Without the small sounds of her father’s tinkering, it was deathly, horribly silent.

“I’m all right, but …,” said Ophelia, and she took a squirt on her puffer.

She tried to think of boys’ names beginning with
D
to take her mind off the silence. Darius, Donald, Damien. Dale, Derek, Daniel. Deon, Dalton, Dougal. Darren, David. Something about
David
felt right. The hairs on her arms prickled. She would have to say that name to the boy and see if he felt anything.

There were two medieval knights in the display, with a large stuffed white horse. She lifted the plastic on the first of the knights. She looked up at his face. She sprang backward, her heart beating so hard that it nearly leapt out her chest.

“Don’t be stupid,” said Ophelia. “That knight did not just blink.”

She took a step back toward the display. She lifted the plastic again to be sure.

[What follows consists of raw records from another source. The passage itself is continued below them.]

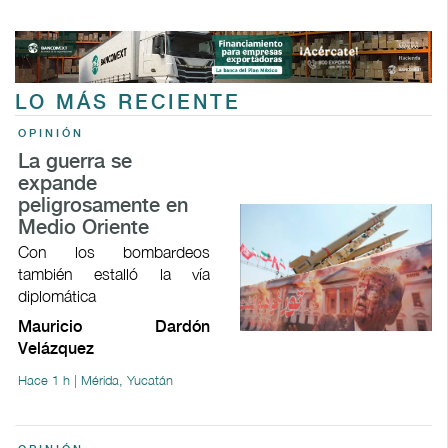
LO MÁS RECIENTE
OPINIÓN
La guerra se
expande
peligrosamente en
Medio Oriente
Con los bombardeos
también estalló la vía
diplomática
Mauricio Dardón
Velázquez
Hace 1 h | Mérida, Yucatán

She made herself stare at the mannequin. The knight’s eyelids didn’t move at all. He was a perfectly normal mannequin. She lowered the sheet and tried to control her breathing.

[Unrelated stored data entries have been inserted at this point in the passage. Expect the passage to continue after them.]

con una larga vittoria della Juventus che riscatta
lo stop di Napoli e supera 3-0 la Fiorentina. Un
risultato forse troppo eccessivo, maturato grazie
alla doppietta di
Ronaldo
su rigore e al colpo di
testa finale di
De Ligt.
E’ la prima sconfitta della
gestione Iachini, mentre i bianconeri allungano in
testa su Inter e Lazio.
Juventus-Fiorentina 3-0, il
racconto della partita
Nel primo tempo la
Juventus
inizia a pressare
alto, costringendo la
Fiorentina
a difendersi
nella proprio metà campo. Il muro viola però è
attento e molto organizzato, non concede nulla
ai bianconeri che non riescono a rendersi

She checked the next knight, and he was also perfectly normal. Just a perfectly normal, unblinking mannequin.

“Good,” Ophelia said aloud at exactly the same time something touched her on the shoulder.

When she turned, there was nothing there. Nothing at all. Except the first knight who had blinked was standing in a different position—she was sure of it. Before, he had been facing the other way. What was that noise? She spun around. She had heard plastic rustling.

She moved into the center of the room, onto the raised dais, away from all the mannequins, her legs quivering. She knew she should run, but fear had sucked the air from her lungs. She wished her father would come back. Surely he would be back soon. She made a small squeaking sound.

She tried to think of what she should do.

Think, Ophelia, she thought. Think.

She thought of her mother’s horror books and how there were always things creeping up behind the heroes or heroines. What if my mother were writing this scene right now? she thought. What if I were the heroine? What would she have me do?

She decided very quickly what it would be. She decided to shout very loud.

Ophelia shouted, “I am not afraid of you!”

She shouted it as loud as she could. Her voice reverberated in the still room.

“I am not afraid of you,” Ophelia whispered this time. She turned in a full circle, pointing at all the displays. “So you can
stop it. Stop it right now. Anything you might do is all in my imagination.”

She marched up to the Spanish conquistadors and lifted up the plastic. They were nothing but mannequins holding on to swords. As soon as her back was turned, she heard the rustling of plastic again.

She had one more mannequin to look at, and she would be finished. She lifted the last piece of plastic. A Spanish conquistador was holding a very shiny silver cutlass. She looked up at his face just to make sure. The conquistador had a long, flowing black mustache but the same doll eyes as the rest. She was looking at his eyes when he grabbed her arm.